When the last scene of his life flashed before him,
he looked back at the footprints in the sand.

He noticed that many times along the path of
his life there was only one set of footprints.

He also noticed that it happened at the very
lowest and saddest times in his life.

This really bothered him and he
questioned the LORD about it:

"LORD, you said that once I decided to follow
you, you'd walk with me all the way.
But I have noticed that during the most
troublesome times in my life,
there is only one set of footprints.
I don't understand why when
I needed you most you would leave me."
The LORD replied:

"My son, my precious child,
I love you and I would never leave you.
During your times of trial and suffering,
when you see only one set of footprints,
it was then that I carried you."

The fruit from our Garden

Me Jo Jo and the Melon


The fruits from the Garden of Bethel. Since early spring, my mum in-law has sowed some seeds of melon, some kind of winter melon that usually use for soup or chinese dishes. The plant grew really strong and produced lots of fruits. This is one of the last few. It is quite big and heavy.

Hopefully our home Bethel will also produce the never ending fruits of the Spirit as written in Galatians 5:22 - The fruit of the Spirit is love, joy, peace, long-suffering, kindness, goodness faithfulness, gentleness, self-control.

Tuesday, October 02, 2007

One year anniversary in U

Today is kind of special in a way because it actually marked a year milestone that I have spent a year in my current project. This is the longest project that I have ever been in so far. 3 different roles in year, from European program management office lead, try to operate myself at our senior executives' mind and tried my best to match that expectation in setting up the program, install the governance structure, enjoying my high level bird-eyes view on all the countries not having any deliverable at hand. Not too long after that, I was brought from high level down to the earth to perform another challenging role to push France operation to go live with the out-sourced HR delivery model by spending enough months in Bucharest, Romania pulling everything plan, resources, processes, technology together to make it works. That was a nice piece of master art that I have orchestrated and reward myself with a month away for training and vacation in the States.

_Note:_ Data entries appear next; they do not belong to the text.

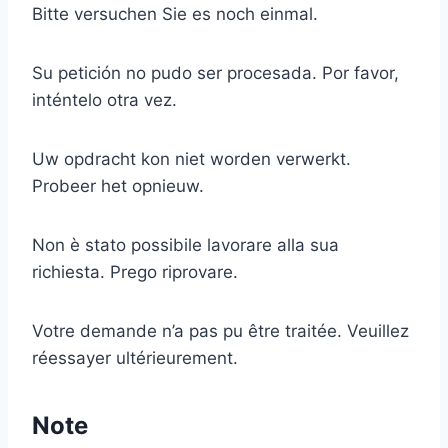
Bitte versuchen Sie es noch einmal.
Su petición no pudo ser procesada. Por favor,
inténtelo otra vez.
Uw opdracht kon niet worden verwerkt.
Probeer het opnieuw.
Non è stato possibile lavorare alla sua
richiesta. Prego riprovare.
Votre demande n’a pas pu être traitée. Veuillez
réessayer ultérieurement.
Note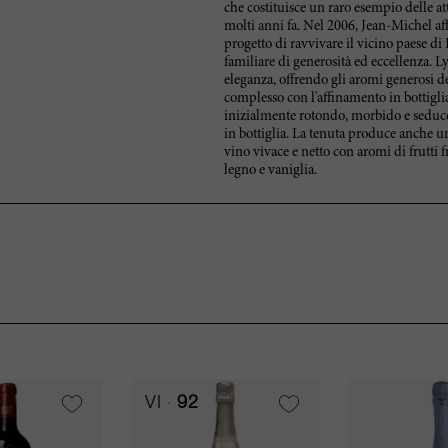
che costituisce un raro esempio delle at
molti anni fa. Nel 2006, Jean-Michel affi
progetto di ravvivare il vicino paese di 
familiare di generosità ed eccellenza. 
eleganza, offrendo gli aromi generosi d
complesso con l'affinamento in bottigli
inizialmente rotondo, morbido e seduc
in bottiglia. La tenuta produce anche 
vino vivace e netto con aromi di frutti 
legno e vaniglia.
VI
92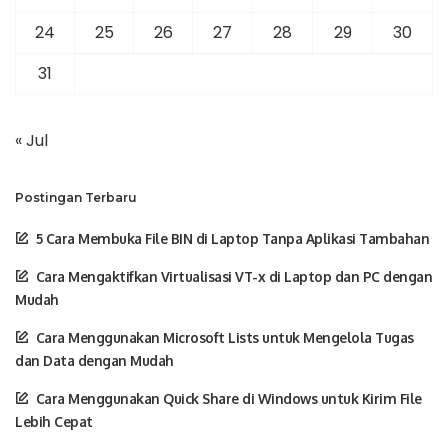
24
25
26
27
28
29
30
31
« Jul
Postingan Terbaru
5 Cara Membuka File BIN di Laptop Tanpa Aplikasi Tambahan
Cara Mengaktifkan Virtualisasi VT-x di Laptop dan PC dengan
Mudah
Cara Menggunakan Microsoft Lists untuk Mengelola Tugas
dan Data dengan Mudah
Cara Menggunakan Quick Share di Windows untuk Kirim File
Lebih Cepat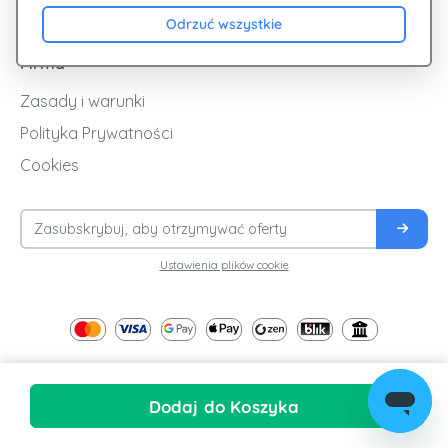
Blog
Odrzuć wszystkie
Firma
Zasady i warunki
Polityka Prywatności
Cookies
Ustawienia plików cookie
Dodaj do Koszyka
© 2026
| All Rights Reserved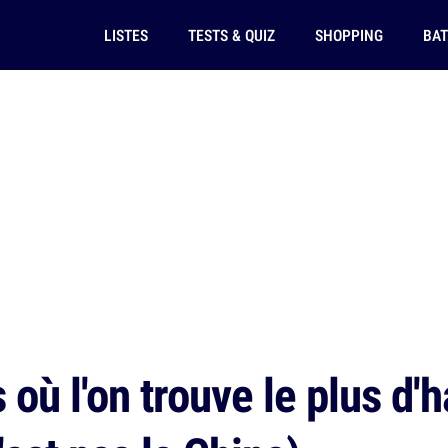
LISTES
TESTS & QUIZ
SHOPPING
BAT
où l'on trouve le plus d'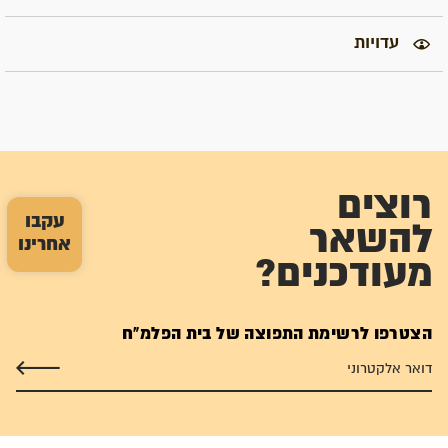
עדויות
רוצים
עקבו
להשאר
אחרינו
מעודכנים?
הצטרפו לרשימת התפוצה של בית הפלמ"ח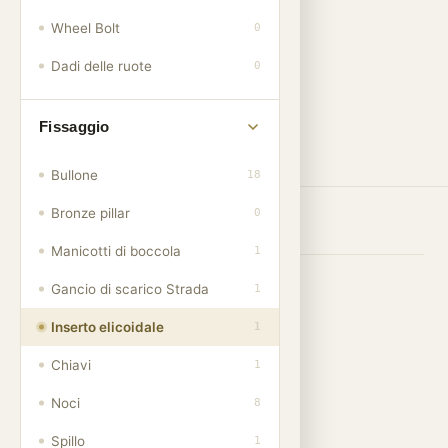
Wheel Bolt
0
Dadi delle ruote
0
Fissaggio
FILTRO
Bullone
18
Bronze pillar
0
Showing
1
of 1 products
Manicotti di boccola
1
Gancio di scarico Strada
1
001
Inserto elicoidale
1
Chiavi
1
Noci
8
Spillo
1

In July, I got into a new role in global capability release workstream and be the end-to-end solution architect, solutioning the highly impacted business process, conceptualised and making it works from technology perspective. Since then I am commuting weekly to Walton on Thames on 2 nights basis.

Today, on my one year anniversary, with the certainty that I am rolling off from the project and my last day will be 5th October 2007, it will mark the 1 year and 3 days.

Do I have enough of this project? I guess yes, the challenge is not so much the client but our internal team. What is next after working with this client that manufactured most of the things we use, food we consumed daily? No concrete plan for what is next yet, but certainly the end is always a new beginning.